Principal's Remarks
I have recently been watching some recordings of speeches by a person I hold in very high esteem – Reverend Doctor Martin Luther King Jnr. There is a depth to Dr King’s thinking and speaking that I find challenging. I had also been considering the foundations we need to provide our children in their school years and these thoughts were encouraged by a speech of Dr King’s that I watched. He presented to a group of high school students at their graduation in October of 1967. He said, ” I want to ask you a question, and that is: What is your life’s blueprint?
Whenever a building is constructed, you usually have an architect who draws a blueprint, and that blueprint serves as the pattern, as the guide, and a building is not well erected without a good, solid blueprint.
Now each of you is in the process of building the structure of your lives, and the question is whether you have a proper, a solid and a sound blueprint.
I want to suggest some of the things that should begin your life’s blueprint. Number one in your life’s blueprint, should be a deep belief in your own dignity, your worth and your own somebodiness. Don’t allow anybody to make you feel that you’re nobody. Always feel that you count. Always feel that you have worth, and always feel that your life has ultimate significance.” (King, 1967)

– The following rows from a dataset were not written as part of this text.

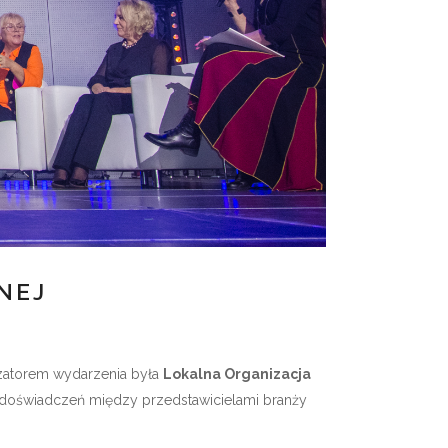
NEJ
atorem wydarzenia była
Lokalna Organizacja
y doświadczeń między przedstawicielami branży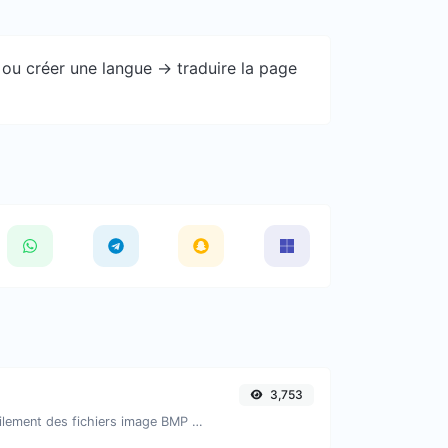
ou créer une langue -> traduire la page
3,753
Convertissez facilement des fichiers image BMP en PNG.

As we parent and teach, how do we build our children’s sense of worth and identity? How do we let them know that they count? How do we help them feel and know that their lives have ultimate significance? At the very beginning of a child’s learning journey at Prescott Primary Northern, our Foundation students do a group of lessons called “The King’s Kids.” I have wonderful memories of our little ones wearing a little crown around the school. When I asked one little guy what it was for, he told me that he was wearing it because he was a child of the king of the whole world. I think this is what Dr King was talking about in his speech. Helping our kids know they count, that they, and their lives are significant. I also think we can model this to our children when we use words like, “We are here for a reason,” and, “you can make a difference to those around you.”
The Bible says, Ephesians 2:10 “For we are God’s handiwork, created in Christ Jesus to do good works, which God prepared in advance for us to do.”